A los veinte, relampaguea. Todos los hombres quieren ser la ostra de esta perla. La casan con James Thorne, respetable médico inglés. La fiesta dura una semana corrida.
(295)
Ya es puro pueblo desnudo la tropa de Artigas. Los que no tienen más propiedad que el caballo, y los negros, y los indios, saben que en esta guerra se juega su suerte. Desde los campos y los ríos, acometen a lanza y cuchillo, en montonera, al bien armado y numeroso ejército del Brasil; y en seguida se desvanecen como pájaros.
Mientras tocan a degüello los clarines en la tierra invadida, el gobierno de Buenos Aires difunde propaganda dirigida a quienes tienen bienes que perder. Un folleto firmado por «El amigo del Orden» llama a Artigas
genio maléfico, apóstol de la mentira, lobo devorador, azote de su patria, nuevo Atila, oprobio del siglo y afrenta del género humano.
Alguien lleva esos papeles al campamento. Artigas no desvía la vista del fogón:
—Mi gente no sabe leer —dice.
—Ellos tienen el principal derecho
—ha dicho Artigas de los indios, y ellos han sufrido mucha muerte por serle leales.
Andrés Guacurarí, Andresito, indio guaraní, hijo adoptivo de Artigas, es el jefe. En aluvión invadió Corrientes hace un par de meses, flechas contra fusiles, y pulverizó a los aliados de Buenos Aires.
Desnudos, a no ser por el barro del camino y algún andrajo, los indios de Andresito entraron en la ciudad.
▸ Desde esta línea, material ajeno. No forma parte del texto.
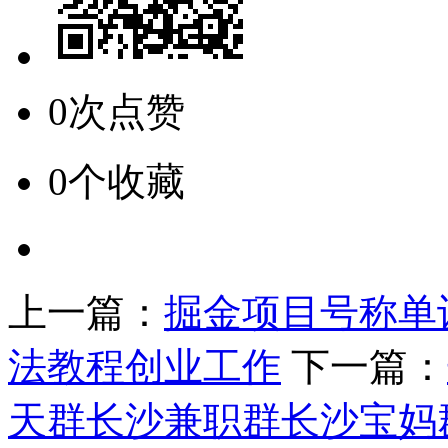
0次点赞
0个收藏
上一篇：
掘金项目号称单设
法教程创业工作
下一篇：
天群长沙兼职群长沙宝妈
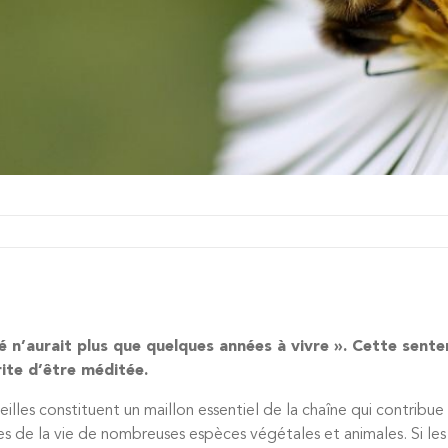
ité n’aurait plus que quelques années à vivre ». Cette senten
ite d’être méditée.
abeilles constituent un maillon essentiel de la chaîne qui contribu
es de la vie de nombreuses espèces végétales et animales. Si les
Traían unos cuantos niños indios que los correntinos habían tenido de esclavos. Encontraron silencio y postigos cerrados. El comandante de la guarnición enterró su fortuna en el jardín y el notario murió del susto.
Los indios llevaban tiempo sin comer, pero nada arrebataron ni nada pidieron. No bien llegaron ofrecieron una función de teatro en homenaje a las familias principales. Inmensas alas de papel de plata, desplegadas sobre armazones de caña, convirtieron a los indios en ángeles guardianes. Para nadie, porque nadie acudió, representaron «La tentación de san Ignacio», vieja pantomima del tiempo de los jesuitas.
—¿Así que no quieren venir a fiestas de indios?
Andresito encendió un enorme cigarro y el humo se le salía por las orejas y por los ojos.
Al amanecer, los tambores tocaron a las armas. A punta de lanza, los más respetables caballeros de Corrientes fueron obligados a cortar la hierba de la plaza y a barrer las calles hasta dejarlas transparentes. Todo ese día estuvieron atareados los caballeros en tan noble tarea y esa noche, en el teatro, dejaron a los indios sordos de tanto aplaudir.
Andresito gobierna Corrientes hasta que Artigas lo manda llamar.
Ya se alejan los indios por el camino. Llevan puestas aquellas enormes alas de plata. Hacia el horizonte cabalgan los ángeles y el sol les da fulgores y les da sombras de águilas en vuelo.
La tropa de Andresito baja hacia Santa Fe, costeando el río. Por las aguas del Paraná, acompaña a los indios la flotilla de los corsarios patriotas.